* Provided records *

◆ ◆ ◆ ◆ ◆ ◆ ◆

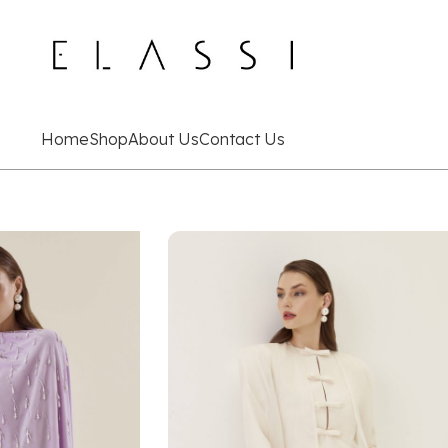
Home
Shop
About Us
Contact Us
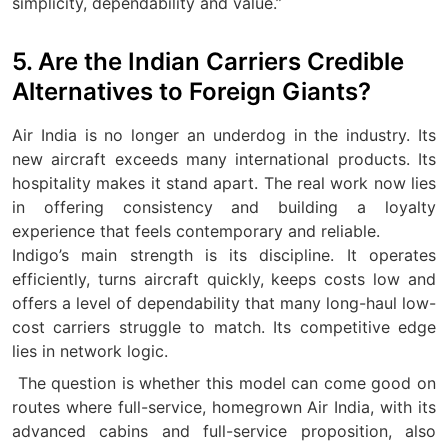
simplicity, dependability and value.”
5. Are the Indian Carriers Credible
Alternatives to Foreign Giants?
Air India is no longer an underdog in the industry. Its
new aircraft exceeds many international products. Its
hospitality makes it stand apart. The real work now lies
in offering consistency and building a loyalty
experience that feels contemporary and reliable.
Indigo’s main strength is its discipline. It operates
efficiently, turns aircraft quickly, keeps costs low and
offers a level of dependability that many long-haul low-
cost carriers struggle to match. Its competitive edge
lies in network logic.
The question is whether this model can come good on
routes where full-service, homegrown Air India, with its
advanced cabins and full-service proposition, also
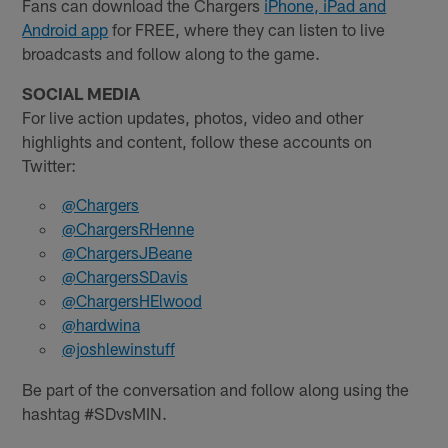
Fans can download the Chargers
iPhone, iPad and
Android app
for FREE, where they can listen to live
broadcasts and follow along to the game.
SOCIAL MEDIA
For live action updates, photos, video and other
highlights and content, follow these accounts on
Twitter:
@Chargers
@ChargersRHenne
@ChargersJBeane
@ChargersSDavis
@ChargersHElwood
@hardwina
@joshlewinstuff
Be part of the conversation and follow along using the
hashtag #SDvsMIN.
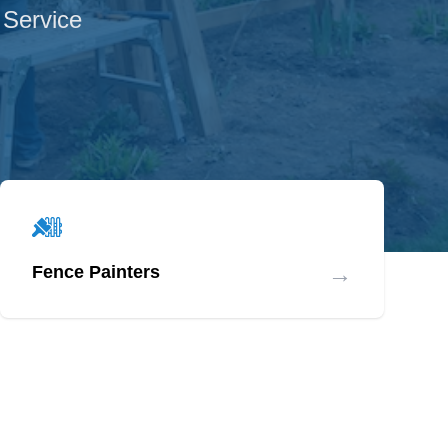
 Service
→
Fence Painters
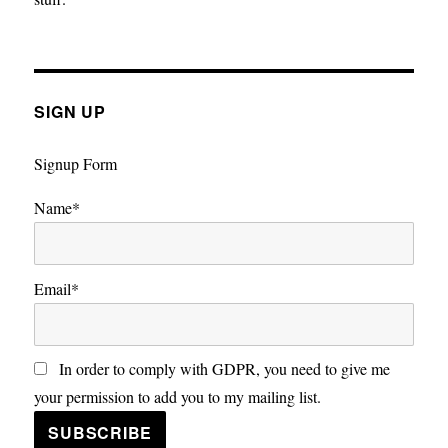
SIGN UP
Signup Form
Name*
Email*
In order to comply with GDPR, you need to give me
your permission to add you to my mailing list.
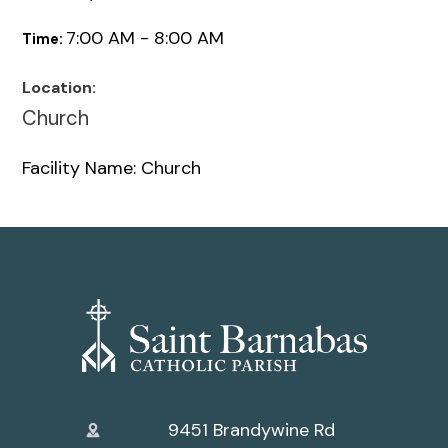
7:00 AM - 8:00 AM
Time:
Location:
Church
Facility Name: Church
9451 Brandywine Rd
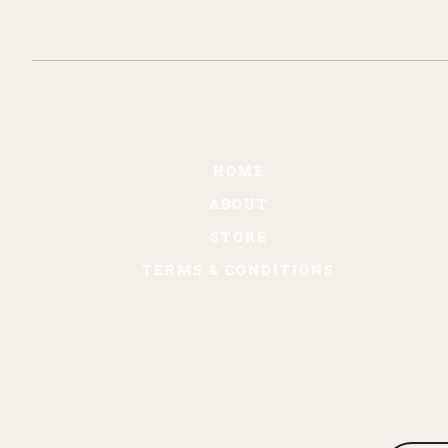
HOME
ABOUT
STORE
TERMS & CONDITIONS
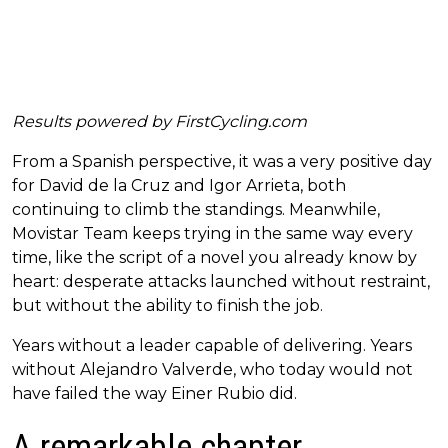
Results powered by
FirstCycling.com
From a Spanish perspective, it was a very positive day
for David de la Cruz and Igor Arrieta, both
continuing to climb the standings. Meanwhile,
Movistar Team keeps trying in the same way every
time, like the script of a novel you already know by
heart: desperate attacks launched without restraint,
but without the ability to finish the job.
Years without a leader capable of delivering. Years
without Alejandro Valverde, who today would not
have failed the way Einer Rubio did.
A remarkable chapter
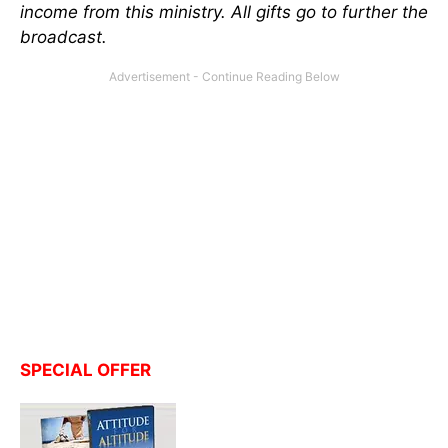
income from this ministry. All gifts go to further the
broadcast
.
SPECIAL OFFER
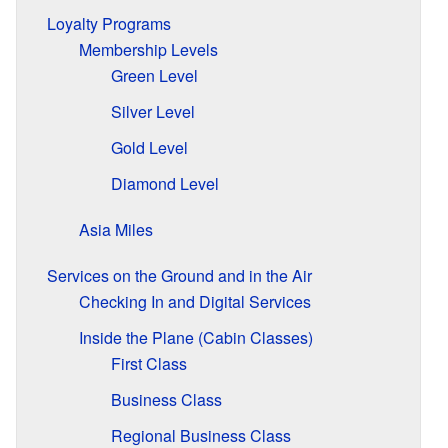
Loyalty Programs
Membership Levels
Green Level
Silver Level
Gold Level
Diamond Level
Asia Miles
Services on the Ground and in the Air
Checking In and Digital Services
Inside the Plane (Cabin Classes)
First Class
Business Class
Regional Business Class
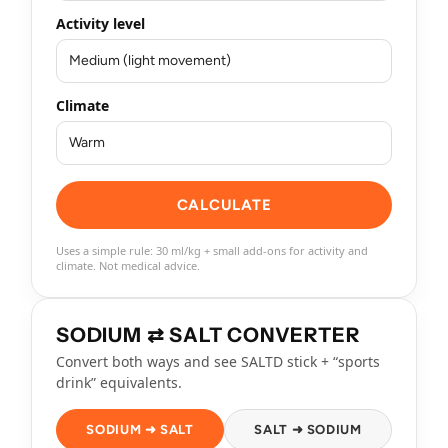
Activity level
Climate
CALCULATE
Uses a simple rule: 30 ml/kg + small add-ons for activity and
climate. Not medical advice.
SODIUM ⇄ SALT CONVERTER
Convert both ways and see SALTD stick + “sports
drink” equivalents.
SODIUM ➜ SALT
SALT ➜ SODIUM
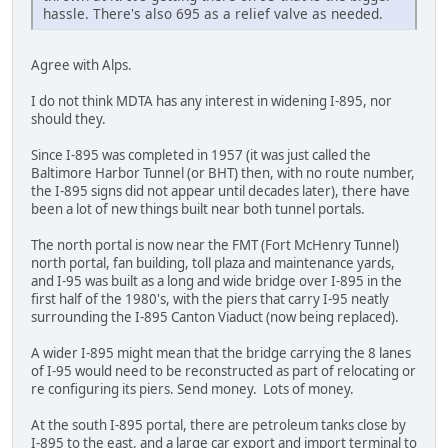
hassle. There's also 695 as a relief valve as needed.
Agree with Alps.
I do not think MDTA has any interest in widening I-895, nor
should they.
Since I-895 was completed in 1957 (it was just called the
Baltimore Harbor Tunnel (or BHT) then, with no route number,
the I-895 signs did not appear until decades later), there have
been a lot of new things built near both tunnel portals.
The north portal is now near the FMT (Fort McHenry Tunnel)
north portal, fan building, toll plaza and maintenance yards,
and I-95 was built as a long and wide bridge over I-895 in the
first half of the 1980's, with the piers that carry I-95 neatly
surrounding the I-895 Canton Viaduct (now being replaced).
A wider I-895 might mean that the bridge carrying the 8 lanes
of I-95 would need to be reconstructed as part of relocating or
re configuring its piers. Send money. Lots of money.
At the south I-895 portal, there are petroleum tanks close by
I-895 to the east, and a large car export and import terminal to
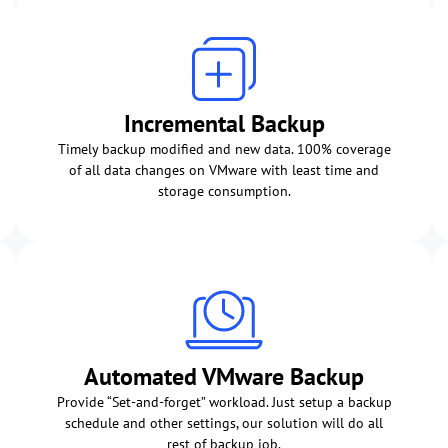
Incremental Backup
Timely backup modified and new data. 100% coverage
of all data changes on VMware with least time and
storage consumption.
Automated VMware Backup
Provide “Set-and-forget” workload. Just setup a backup
schedule and other settings, our solution will do all
rest of backup job.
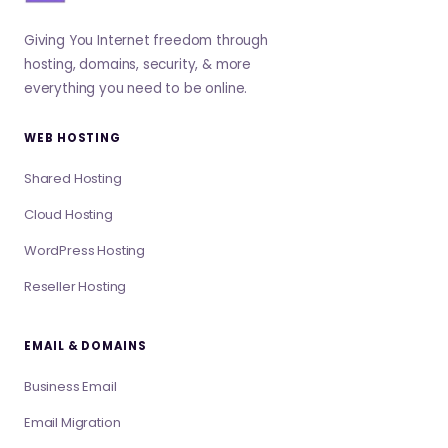
Giving You Internet freedom through
hosting, domains, security, & more
everything you need to be online.
WEB HOSTING
Shared Hosting
Cloud Hosting
WordPress Hosting
Reseller Hosting
EMAIL & DOMAINS
Business Email
Email Migration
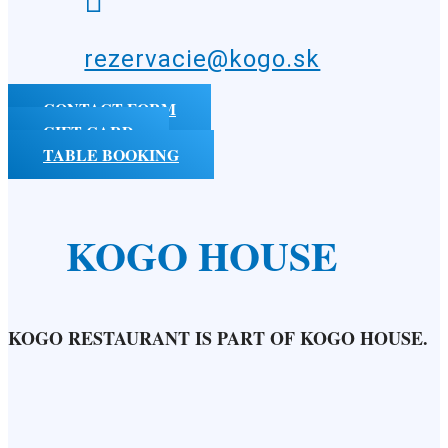

rezervacie@kogo.sk
CONTACT FORM
GIFT CARD
TABLE BOOKING
KOGO HOUSE
KOGO RESTAURANT IS PART OF KOGO HOUSE.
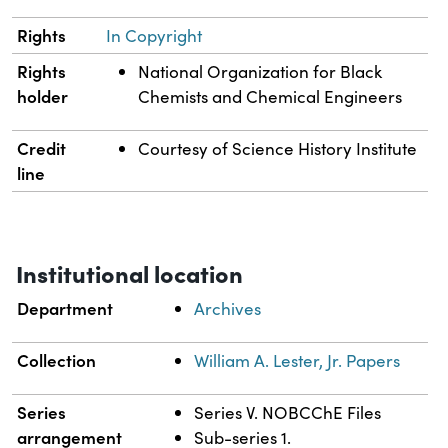
Rights
In Copyright
Rights
National Organization for Black
holder
Chemists and Chemical Engineers
Credit
Courtesy of Science History Institute
line
Institutional location
Department
Archives
Collection
William A. Lester, Jr. Papers
Series
Series V. NOBCChE Files
arrangement
Sub-series 1.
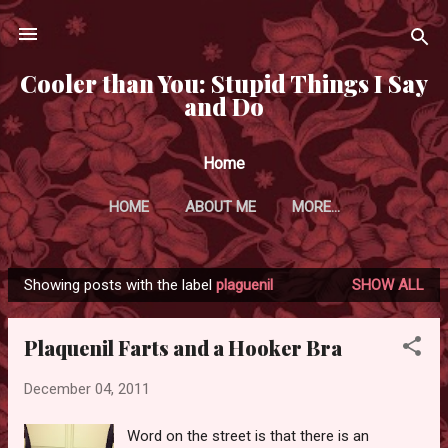
Skip to main content
Cooler than You: Stupid Things I Say
and Do
Home
HOME
ABOUT ME
MORE…
Showing posts with the label
plaguenil
SHOW ALL
P
o
Plaquenil Farts and a Hooker Bra
s
t
December 04, 2011
s
Word on the street is that there is an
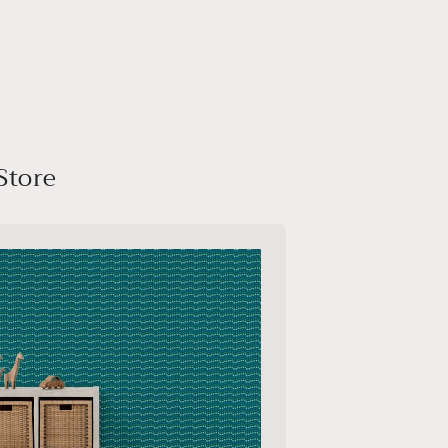
Store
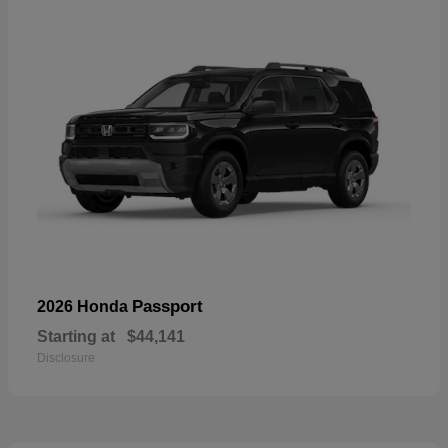
Passport
2026 Honda
Starting at
$44,141
Disclosure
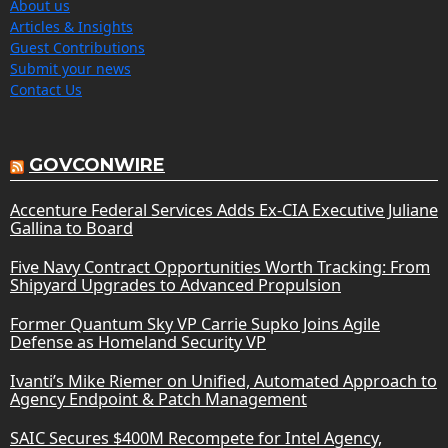
About us
Articles & Insights
Guest Contributions
Submit your news
Contact Us
GOVCONWIRE
Accenture Federal Services Adds Ex-CIA Executive Juliane
Gallina to Board
Five Navy Contract Opportunities Worth Tracking: From
Shipyard Upgrades to Advanced Propulsion
Former Quantum Sky VP Carrie Supko Joins Agile
Defense as Homeland Security VP
Ivanti’s Mike Riemer on Unified, Automated Approach to
Agency Endpoint & Patch Management
SAIC Secures $400M Recompete for Intel Agency,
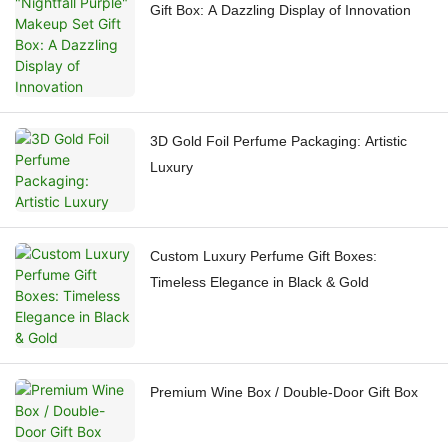
Gift Box: A Dazzling Display of Innovation
3D Gold Foil Perfume Packaging: Artistic
Luxury
Custom Luxury Perfume Gift Boxes:
Timeless Elegance in Black & Gold
Premium Wine Box / Double-Door Gift Box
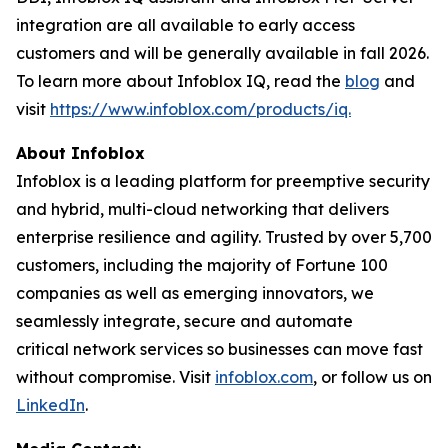
integration are all available to early access
customers and will be generally available in fall 2026.
To learn more about Infoblox IQ, read the
blog
and
visit
https://www.infoblox.com/products/iq.
About Infoblox
Infoblox is a leading platform for preemptive security
and hybrid, multi-cloud networking that delivers
enterprise resilience and agility. Trusted by over 5,700
customers, including the majority of Fortune 100
companies as well as emerging innovators, we
seamlessly integrate, secure and automate
critical network services so businesses can move fast
without compromise. Visit
infoblox.com
, or follow us on
LinkedIn
.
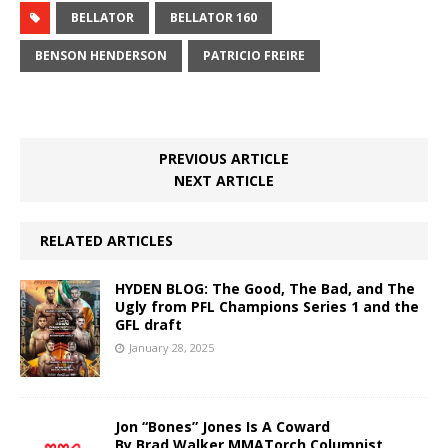
BELLATOR
BELLATOR 160
BENSON HENDERSON
PATRICIO FREIRE
PREVIOUS ARTICLE
NEXT ARTICLE
RELATED ARTICLES
HYDEN BLOG: The Good, The Bad, and The
Ugly from PFL Champions Series 1 and the
GFL draft
January 28, 2025
Jon “Bones” Jones Is A Coward
By Brad Walker MMATorch Columnist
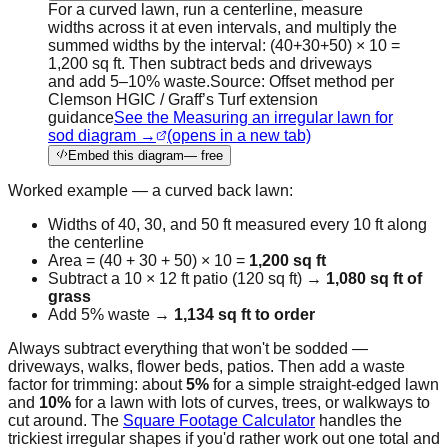
For a curved lawn, run a centerline, measure
widths across it at even intervals, and multiply the
summed widths by the interval: (40+30+50) × 10 =
1,200 sq ft. Then subtract beds and driveways
and add 5–10% waste.
Source:
Offset method per
Clemson HGIC / Graff’s Turf extension
guidance
See the Measuring an irregular lawn for
sod diagram →
(opens in a new tab)
Embed this diagram
— free
Worked example — a curved back lawn:
Widths of 40, 30, and 50 ft measured every 10 ft along
the centerline
Area = (40 + 30 + 50) × 10 =
1,200 sq ft
Subtract a 10 × 12 ft patio (120 sq ft) →
1,080 sq ft of
grass
Add 5% waste →
1,134 sq ft to order
Always subtract everything that won't be sodded —
driveways, walks, flower beds, patios. Then add a waste
factor for trimming: about
5%
for a simple straight-edged lawn
and
10%
for a lawn with lots of curves, trees, or walkways to
cut around. The
Square Footage Calculator
handles the
trickiest irregular shapes if you'd rather work out one total and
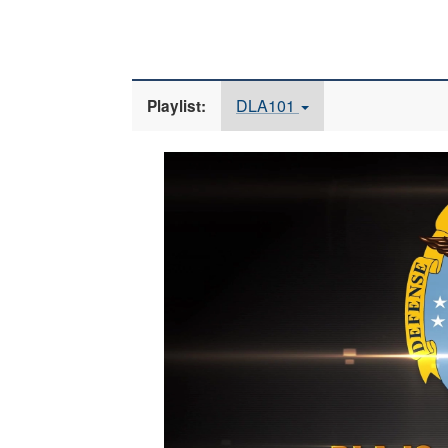
DLA101
Playlist:
Video
Player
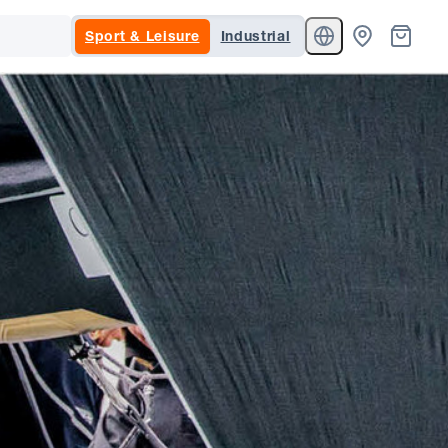
Sport & Leisure
Industrial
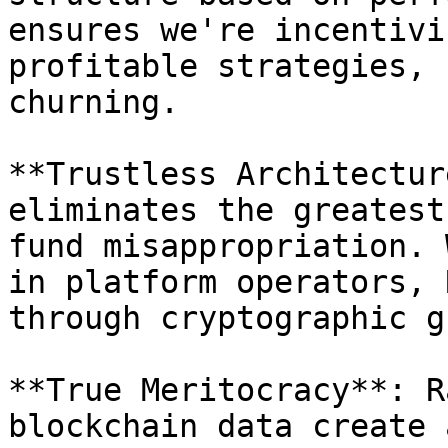
ensures we're incentivi
profitable strategies, 
churning.

**Trustless Architectur
eliminates the greatest
fund misappropriation. 
in platform operators, 
through cryptographic g
**True Meritocracy**: R
blockchain data create 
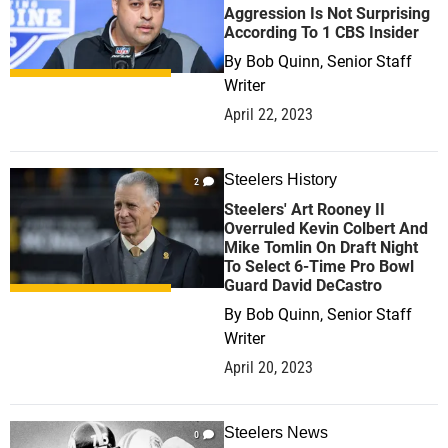
Aggression Is Not Surprising
According To 1 CBS Insider
By
Bob Quinn, Senior Staff
Writer
April 22, 2023
Steelers History
2
Steelers' Art Rooney II
Overruled Kevin Colbert And
Mike Tomlin On Draft Night
To Select 6-Time Pro Bowl
Guard David DeCastro
By
Bob Quinn, Senior Staff
Writer
April 20, 2023
Steelers News
0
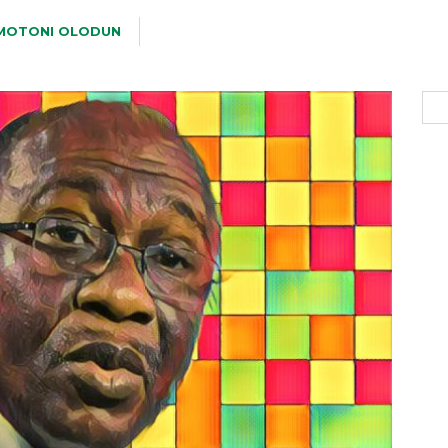
MOTONI OLODUN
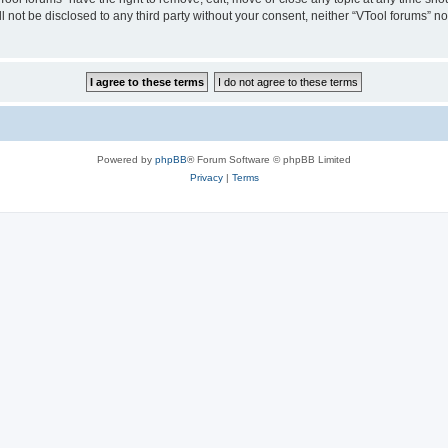
ll not be disclosed to any third party without your consent, neither “VTool forums” 
Powered by
phpBB
® Forum Software © phpBB Limited
Privacy
|
Terms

◆ ◆ ◆ ◆ ◆ ◆ ◆

* Task instructions *
Copy out the part of the material that opens with the line containing "Gift Box: A Dazzling Display of Innovation" and closes with the line containing "Premium Wine Box / Double-Door Gift Box", including both of those lines.

* Solution to this problem *
Gift Box: A Dazzling Display of Innovation
3D Gold Foil Perfume Packaging: Artistic
Luxury
Custom Luxury Perfume Gift Boxes:
Timeless Elegance in Black & Gold
Premium Wine Box / Double-Door Gift Box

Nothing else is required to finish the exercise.